For the longest of times, they stared into each other's eyes, neither saying a word, Gregor silently begging for her just once (or so) to go along with what he had to say, to try and believe even as she tried to find some way to contradict him, just so that they didn't return empty-handed just to see their mission failed in the wake of their great revelation. But he knew, positively knew, that there was nothing clouding his vision, no disturbing love to make him believe Arthur to be the false bad guy in the situation. He had only his pain left, and all of his angst and mortal turmoil were telling him nothing except the fact that the Viceroy was a very bad man, no matter how he had started out, and nothing but evil would leak out from him onto Luxa and Regalia. He had to be stopped, and Gregor would willingly go to any lengths to do it. As long as he had Eris' help.

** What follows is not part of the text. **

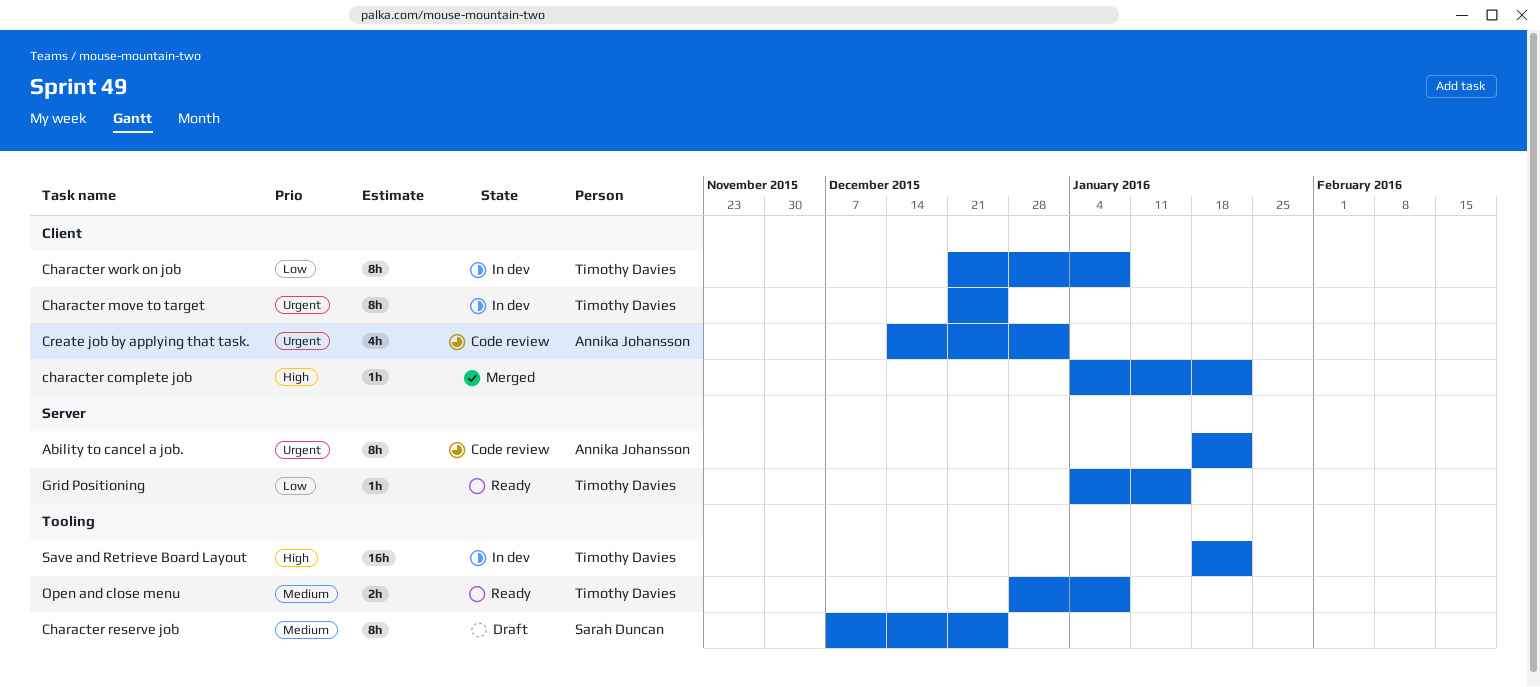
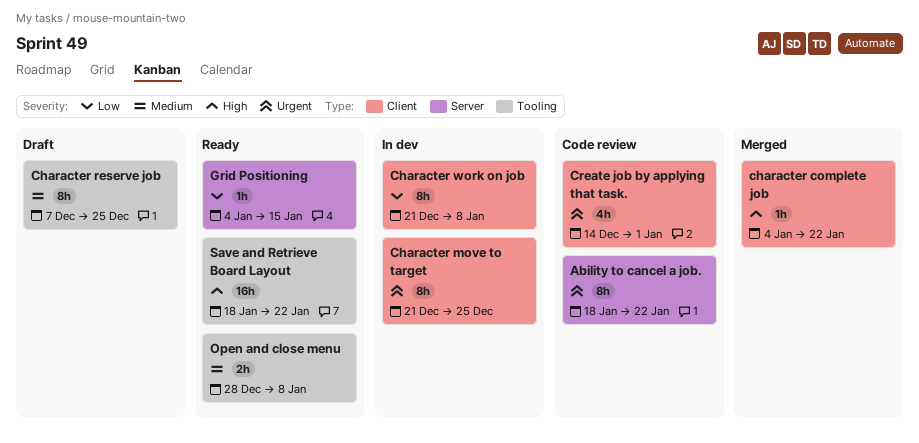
Save and Retrieve Board Layout, status: In dev -> Ready

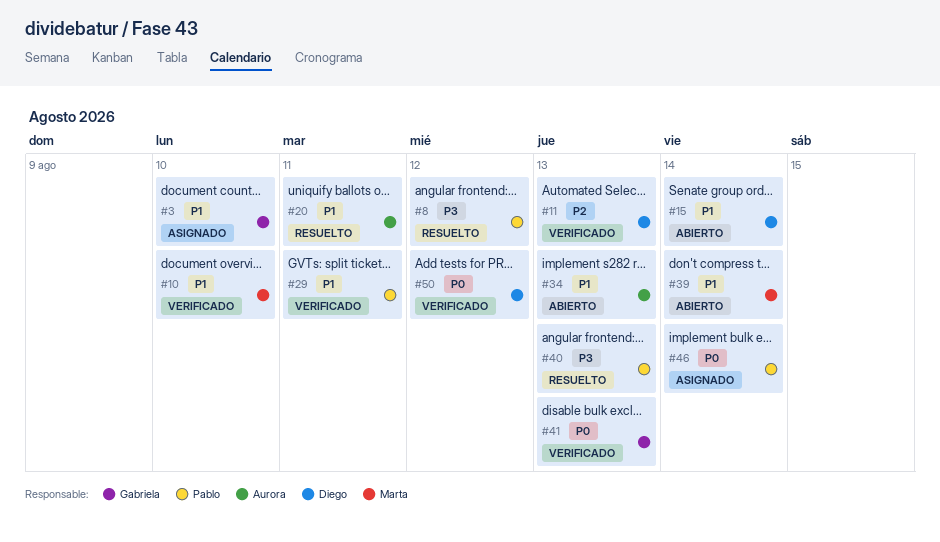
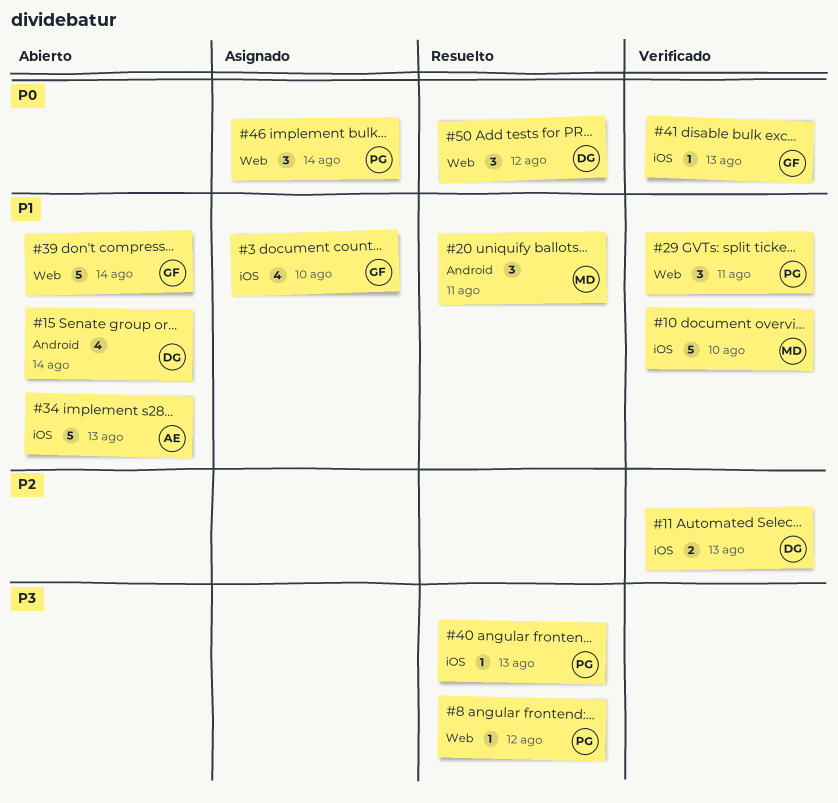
#20, owner: Aurora -> Marta
#39, owner: Marta -> Gabriela
#50, status: Verificado -> Resuelto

And for once in his life, he had never been happier to hear a flier's reply.
"Queen Athena was never especially approving of the ambassador from The Fount. She had many an eye of her inside advisors on he, and still, even after the point where he pledged his life and property and many other things to Queen Luxa, our most valued ally, in proposed marriage, she was suspicious. I will not say that it is quite possible you are jumping to conclusions, but, as you so wish, I will grant you my trust. For the general moment, I trust you to be confident enough that you will not fail. If the Viceroy is as evil as you believe, then we will stop him. And if he is not, then we will stop him. Either way, we will not turn back the moment we leave this cave with intentions. Do you truly wish for this attempt?"
"Hell yeah," Gregor said, still thanking luck and trust for siding with him on this one. "Thank you."
"As I'm sure many a person has told you before, thank me when we have killed the perpetrator, or been locked away for destroying the wrong person. Until then, you are leading me forward, whether to doom or triumph. I believe time is not on our side."
"Too right."
"Then we will hasten."
So just like that, Gregor climbed upon Eris' back and began to fly away, back towards Regalia, finally able to fight the power behind Luxa's abduction, after weeks of turmoil, of guilt, of death-ridden devastation. Finally he would kill those who had taken so much away from him. Finally he was on his way to doing something other than looking for something to do, something to help him out as he attacked whatever he could as he ran away. He was done running away, though. Now he was running straight towards, right at the heart of all his problems. He never even stopped to think of how much Eris had just sacrificed, through her own pride and self-reliance, to throw her complete trust behind him at that moment, when he needed it the absolute most.
As she jumped out of the cave, his mind was already back in Regalia.